12. De Chine continentale, Just Try Me (2012) de Li Xiang Zhao : les mésaventures sociales d’une jeune femme comme épreuves d’initiation avant le véritable affrontement, celui de l’écriture et de la page blanche. Programmé au 15e Festival international du film de Shanghai. De Taïwan, le film à sketches, When Yesterday comes, de Chiang Hsiu-Chiung, Singing Chen, Ho Wi-Ding et Shen Ko-Shang (2011) : commandé à quatre réalisateurs prometteurs par la Taiwan Catholic Foundation of Alzheimer’s Disease and Related Dementia. Le sujet a été très souvent abordé depuis une dizaine d’années, par tous les pays du monde, mais ce film-là recèle de vraies trouvailles et de réelles beautés. Il a reçu la Mention spéciale du jury international à Mannheim.
13. Chen Liming est née à Hohhot en 1956. Après des études de linguistique à Pékin, elle est retournée au pays. Professeure de chinois, rédactrice en chef à la Inner Mongolia People’s Broadcasting Station à Hohhot, elle a dirigé, sur la chaîne de télévision locale, le programme "Memory of Grassland" entre 1998 et 2007 pour lequel elle a réalisé de nombreux documentaires.

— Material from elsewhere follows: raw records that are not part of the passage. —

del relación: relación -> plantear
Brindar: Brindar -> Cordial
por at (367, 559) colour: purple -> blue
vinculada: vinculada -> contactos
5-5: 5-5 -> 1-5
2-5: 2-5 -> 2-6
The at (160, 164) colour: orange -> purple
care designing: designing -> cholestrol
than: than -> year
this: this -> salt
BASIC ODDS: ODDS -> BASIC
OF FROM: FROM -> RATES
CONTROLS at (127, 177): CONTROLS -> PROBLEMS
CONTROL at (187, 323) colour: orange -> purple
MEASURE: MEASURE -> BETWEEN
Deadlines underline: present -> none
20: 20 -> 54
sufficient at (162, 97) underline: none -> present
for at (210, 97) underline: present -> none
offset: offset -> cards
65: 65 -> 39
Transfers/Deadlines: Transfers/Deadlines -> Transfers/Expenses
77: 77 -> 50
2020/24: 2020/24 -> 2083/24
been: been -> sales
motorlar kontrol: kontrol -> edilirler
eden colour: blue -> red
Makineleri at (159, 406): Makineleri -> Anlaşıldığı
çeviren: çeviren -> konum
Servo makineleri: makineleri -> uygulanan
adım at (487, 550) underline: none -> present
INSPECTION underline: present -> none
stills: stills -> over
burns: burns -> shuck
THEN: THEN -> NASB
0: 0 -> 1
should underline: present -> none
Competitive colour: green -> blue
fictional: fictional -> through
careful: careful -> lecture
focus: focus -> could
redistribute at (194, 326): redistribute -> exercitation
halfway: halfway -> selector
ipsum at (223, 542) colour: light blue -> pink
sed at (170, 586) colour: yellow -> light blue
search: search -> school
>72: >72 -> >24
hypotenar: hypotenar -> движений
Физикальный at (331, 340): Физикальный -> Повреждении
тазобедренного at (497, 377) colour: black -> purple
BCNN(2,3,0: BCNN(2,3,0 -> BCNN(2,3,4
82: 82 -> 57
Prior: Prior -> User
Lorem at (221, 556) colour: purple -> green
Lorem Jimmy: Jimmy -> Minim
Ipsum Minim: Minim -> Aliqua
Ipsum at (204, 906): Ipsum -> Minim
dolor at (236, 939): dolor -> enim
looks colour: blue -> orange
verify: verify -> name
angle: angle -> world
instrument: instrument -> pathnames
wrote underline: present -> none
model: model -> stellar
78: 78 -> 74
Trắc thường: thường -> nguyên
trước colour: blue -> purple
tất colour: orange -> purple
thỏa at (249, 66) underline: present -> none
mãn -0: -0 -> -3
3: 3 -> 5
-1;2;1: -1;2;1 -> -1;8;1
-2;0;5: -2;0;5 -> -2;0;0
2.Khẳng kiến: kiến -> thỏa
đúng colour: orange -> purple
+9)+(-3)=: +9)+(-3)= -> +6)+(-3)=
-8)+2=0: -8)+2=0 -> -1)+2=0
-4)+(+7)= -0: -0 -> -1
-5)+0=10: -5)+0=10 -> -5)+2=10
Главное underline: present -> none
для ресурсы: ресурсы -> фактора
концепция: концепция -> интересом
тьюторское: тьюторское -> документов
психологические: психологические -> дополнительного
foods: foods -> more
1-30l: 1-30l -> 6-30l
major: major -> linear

14. Hajab, né en 1920, passa onze ans en prison parce qu’un de ses chants avait irrité les communistes, mais il survécut à la Révolution culturelle. Surnommé "the King of Grassland", il chanta devant Mao. Des chercheurs l’ont rencontré à la fin de sa vie, afin de préserver un héritage musical fragile. Chen Liming a fait plusieurs documentaires de télévision sur Hajab. Cette fois, elle raconte toute son histoire. Le film est dédicacé ainsi : "We dedicate this film to our elderly parents, our deeply beloved home in the Grasslands, and the Mongolian songs that nurture our hearts".
15. Comme chez tous les peuples nomades, la musique est plus vocale qu’instrumentale, et parmi les chants mongols, le Urtiin duu est le plus remarquable, qui nécessite un talent particulier, des passages fréquents de la voix de gorge à celle de tête et beaucoup de souffle. En 2005, l’Urtiin duu a été déclaré chef-d’œuvre du patrimoine culturel immatériel de l’humanité.
16. Hasi Chaolu est né en 1966, en Mongolie intérieure. Après des études à l’université de Hohhot, il est monteur au studio de cinéma de Mongolie. Réalisateur depuis 2000, avant Tangka, il a réalisé quatre films souvent récompensés dans des festivals internationaux, dont un long métrage Le Vieux Barbier, sélectionné en compétition au FICA de Vesoul en 2008. Il travaille aussi pour la télévision avec plusieurs séries très populaires. Il dirige les productions Inner Mongolia Film Group.